扩散應進入語言模型的何處？幾何引導的隱藏狀態替換

摘要

連續擴散語言模型的表現仍落後於自回歸Transformer，部分原因在於擴散機制所應用的空間不適合語言去噪與Token恢復。我們提出DiHAL，一種幾何引導的擴散-Transformer混合模型，旨在探討擴散應如何進入預訓練Transformer。DiHAL透過幾何代理指標對層級進行評分，選取適合擴散的隱藏狀態介面，並以擴散步橋取代下層Transformer前綴，同時保留上層與原始語言模型輸出層。透過重建所選層的隱藏狀態而非Token，DiHAL避免了直接從連續域到離散域的恢復過程。在8B規模骨幹模型上的實驗顯示，在固定步橋訓練協議下，幾何評分能有效預測淺層插入位置；而在匹配擴散步/恢復訓練預算的診斷比較中，隱藏狀態恢復的表現優於連續擴散基準方法。這些結果表明，隱藏狀態的幾何特性有助於辨識預訓練語言模型中哪些位置適合進行基於擴散的取代。

English

Continuous diffusion language models lag behind autoregressive transformers, partly because diffusion is applied in spaces poorly suited to language denoising and token recovery.
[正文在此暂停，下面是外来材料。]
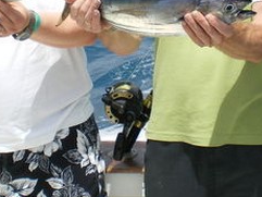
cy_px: -20
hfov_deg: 20.8
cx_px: 180
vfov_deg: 15.3
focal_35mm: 94
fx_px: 712
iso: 50
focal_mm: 6.3
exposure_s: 1/400
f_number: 4.6
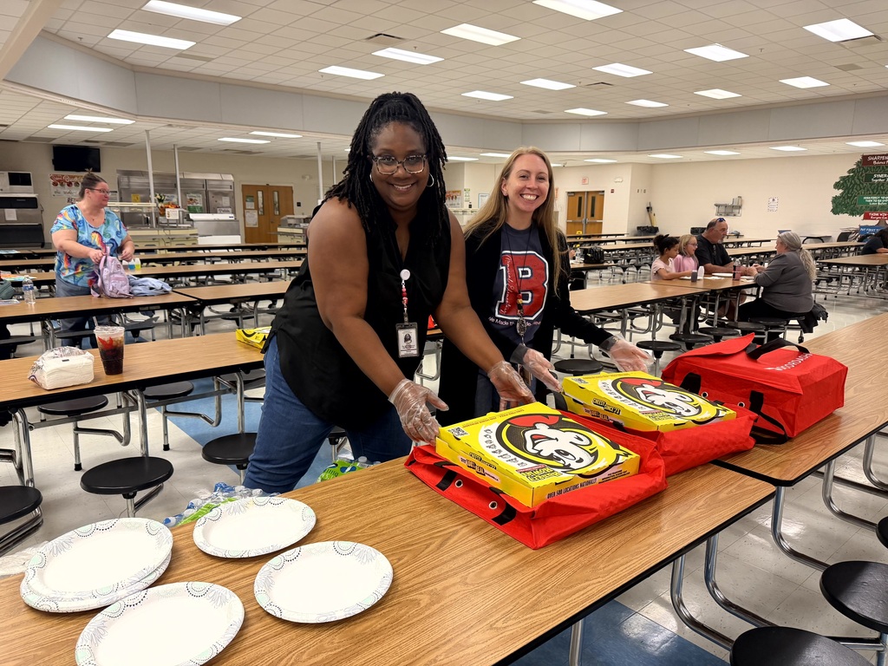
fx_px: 616
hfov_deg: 71.6
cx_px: 444
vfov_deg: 56.8
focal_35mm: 24
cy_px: 333
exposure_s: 1/120
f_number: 1.78
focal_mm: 6.76
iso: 200
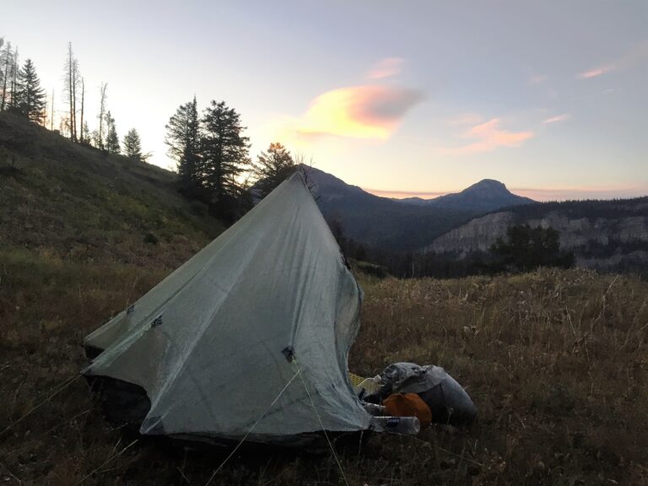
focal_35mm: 29
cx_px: 324
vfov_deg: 48.2
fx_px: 543
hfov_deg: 61.7
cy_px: 243
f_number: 2.2
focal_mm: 4.15
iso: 32
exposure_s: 1/30
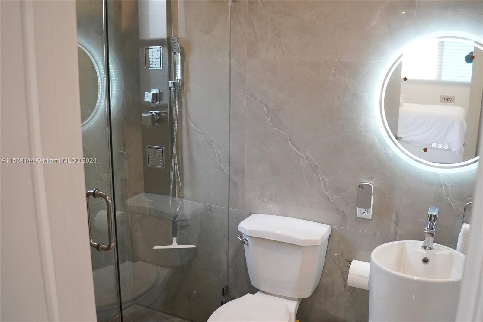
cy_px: 161
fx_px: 402
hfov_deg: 61.9
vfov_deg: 43.6
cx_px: 242
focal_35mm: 30
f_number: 2.8
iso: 800
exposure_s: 1/250
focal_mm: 20
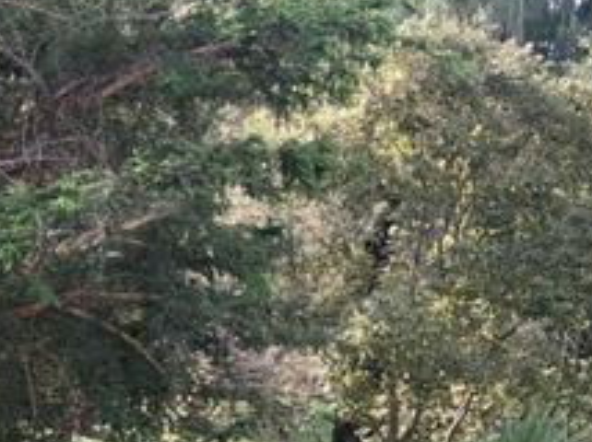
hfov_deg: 17.8
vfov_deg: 13.6
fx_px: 1725
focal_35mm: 101
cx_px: -252
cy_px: 704
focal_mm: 4
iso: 25
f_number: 1.8
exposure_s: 1/120
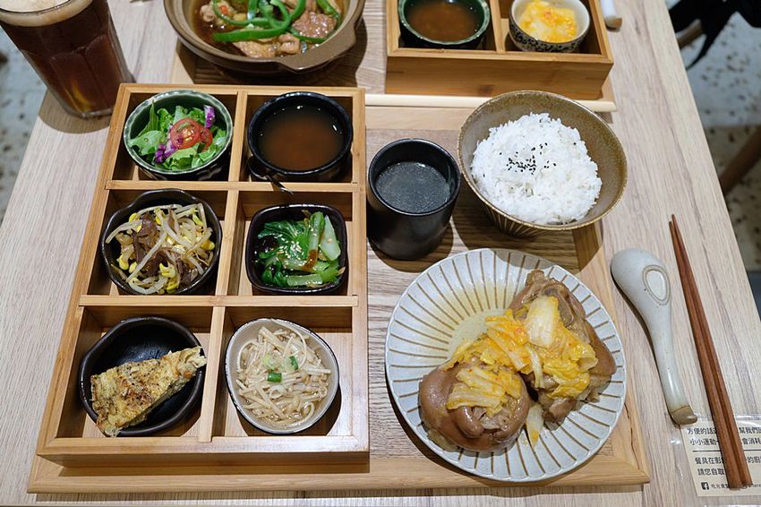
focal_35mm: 28
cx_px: 380
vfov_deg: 46.4
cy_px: 254
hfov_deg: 65.5
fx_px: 592
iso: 640
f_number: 2.8
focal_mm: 18.8
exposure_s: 1/60
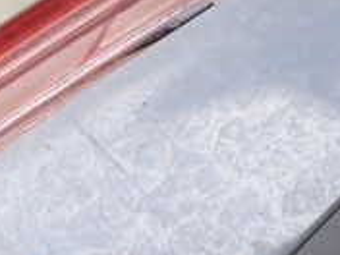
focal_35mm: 102
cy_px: 400
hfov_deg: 17.6
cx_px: -143
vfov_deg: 13.5
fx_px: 1002
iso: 100
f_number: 2.3
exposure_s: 1/160
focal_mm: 5.4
We propose DiHAL, a geometry-guided diffusion-transformer hybrid that asks where diffusion should enter a pretrained transformer. DiHAL scores layers with geometry-based proxies, selects a diffusion-friendly hidden-state interface, and replaces the lower transformer prefix with a diffusion bridge while retaining the upper layers and original LM head. By reconstructing the selected-layer hidden state rather than tokens, DiHAL avoids direct continuous-to-discrete recovery. Experiments on 8B-scale backbones show that the geometry score predicts effective shallow insertion layers under a fixed bridge-training protocol and that hidden-state recovery improves over continuous diffusion baselines in a diagnostic comparison matching the diffusion/recovery training budget. These results suggest that hidden-state geometry helps identify where diffusion-based replacement is feasible inside pretrained language models.